Segment Start: Records for the task

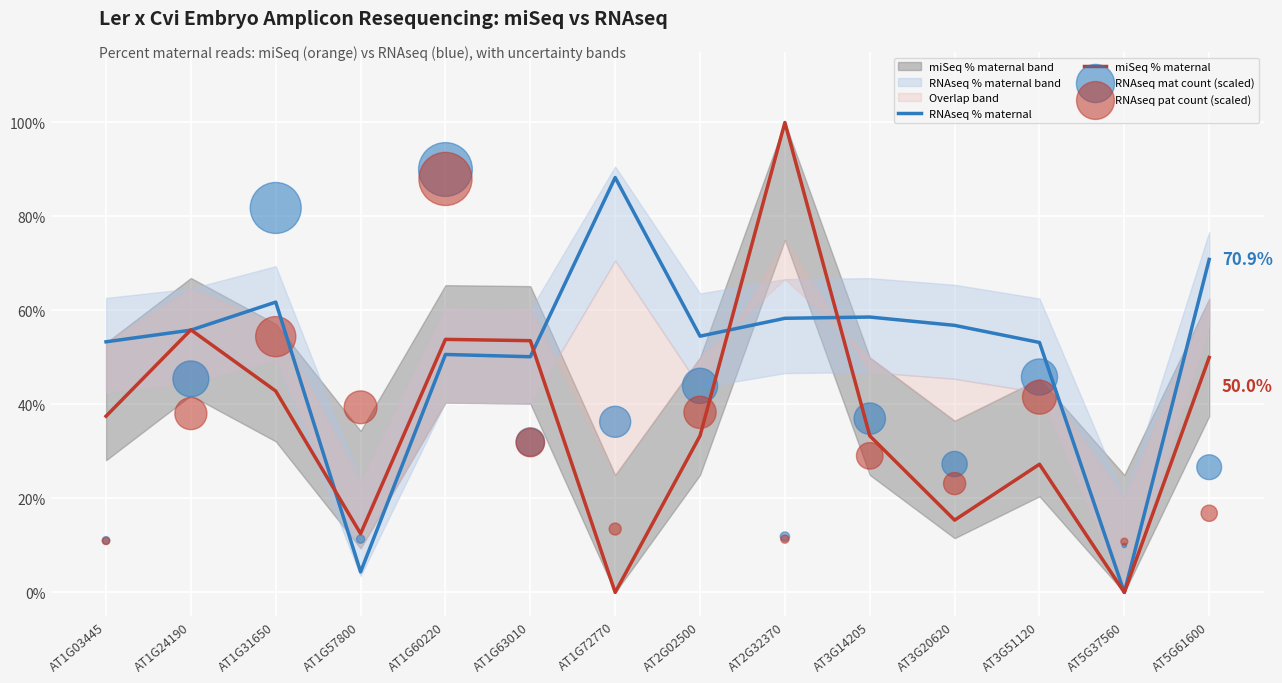

Which series contains the lowest Y value?

RNAseq % maternal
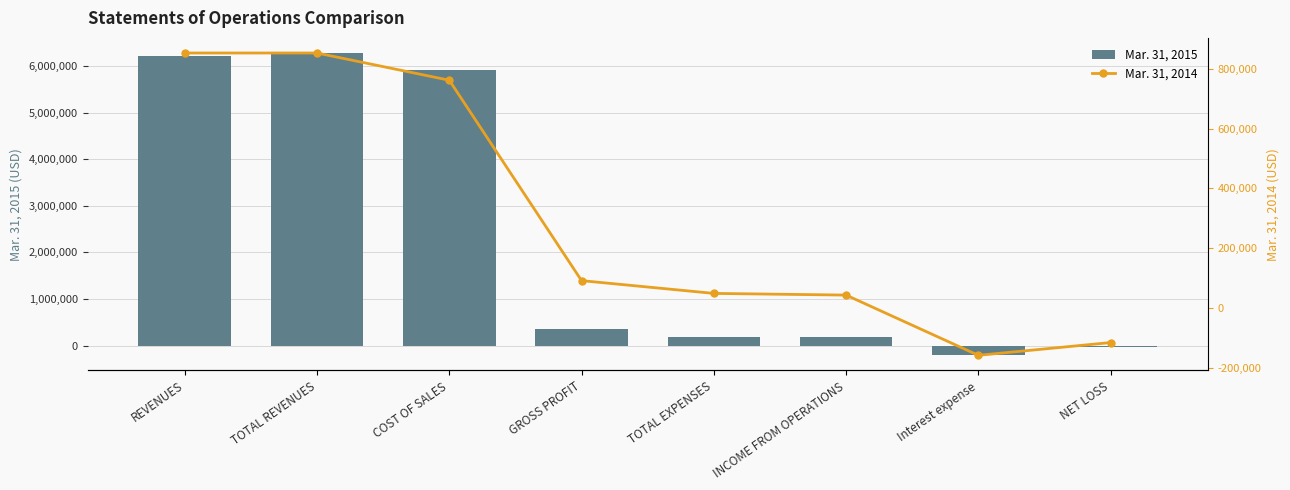

Which label corresponds to the largest value in the chart?

TOTAL REVENUES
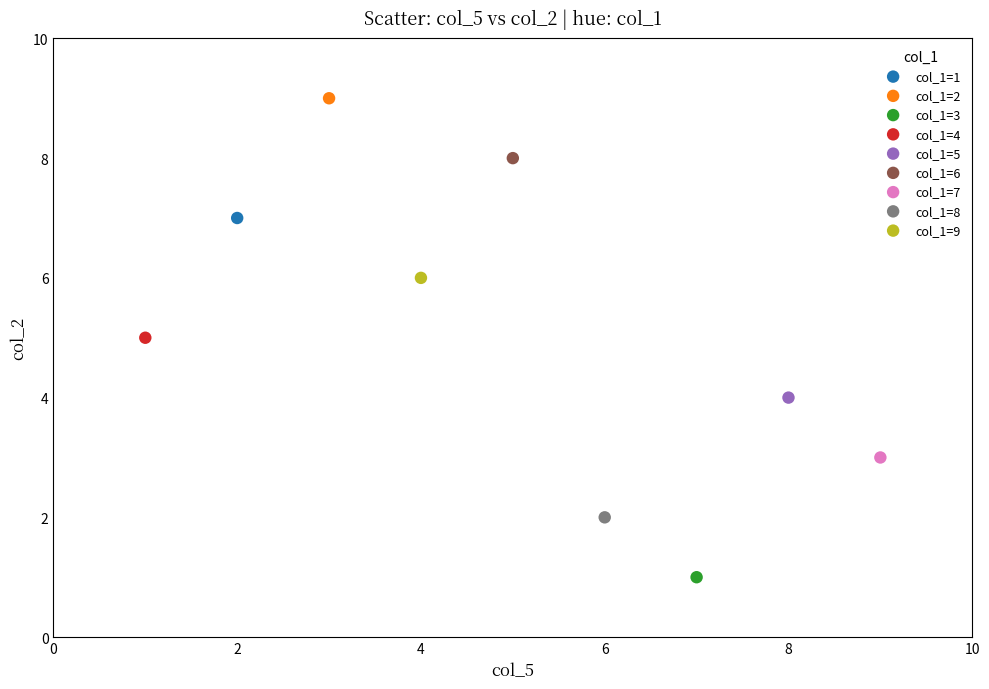

What are all the series names shown in the legend?

col_1=1, col_1=2, col_1=3, col_1=4, col_1=5, col_1=6, col_1=7, col_1=8, col_1=9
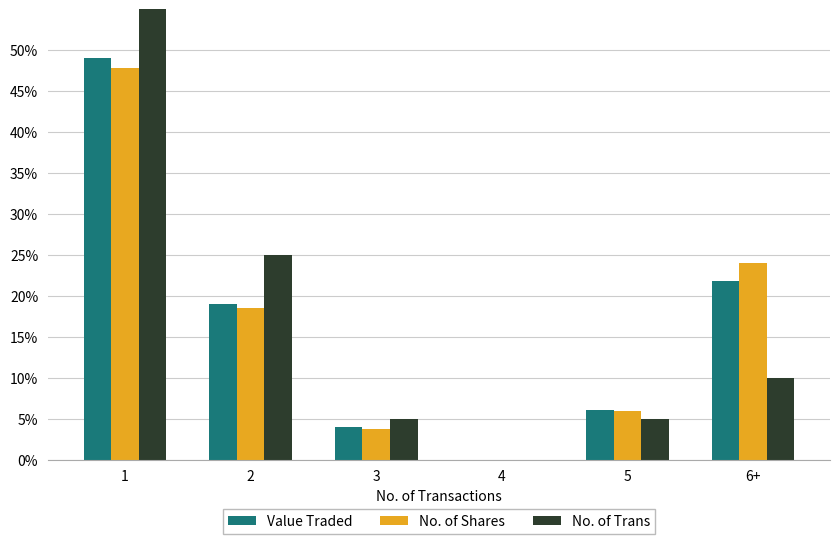

Does the chart contain stacked bars?

No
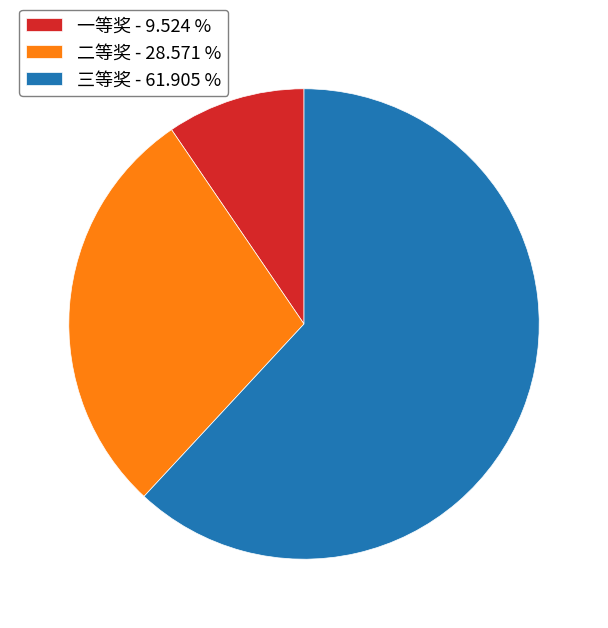

Is the sum of 二等奖 and 三等奖 greater than half?

Yes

Segment End: Records for the task

**Job**:
Could you output everything from the line containing "Which label corresponds" down to the end of the material as a numbered list, skipping blank lines and leaving out the pictures?

**Your response**:
1. Which label corresponds to the largest value in the chart?
2. TOTAL REVENUES
3. What are all the series names shown in the legend?
4. col_1=1, col_1=2, col_1=3, col_1=4, col_1=5, col_1=6, col_1=7, col_1=8, col_1=9
5. Does the chart contain stacked bars?
6. No
7. Is the sum of 二等奖 and 三等奖 greater than half?
8. Yes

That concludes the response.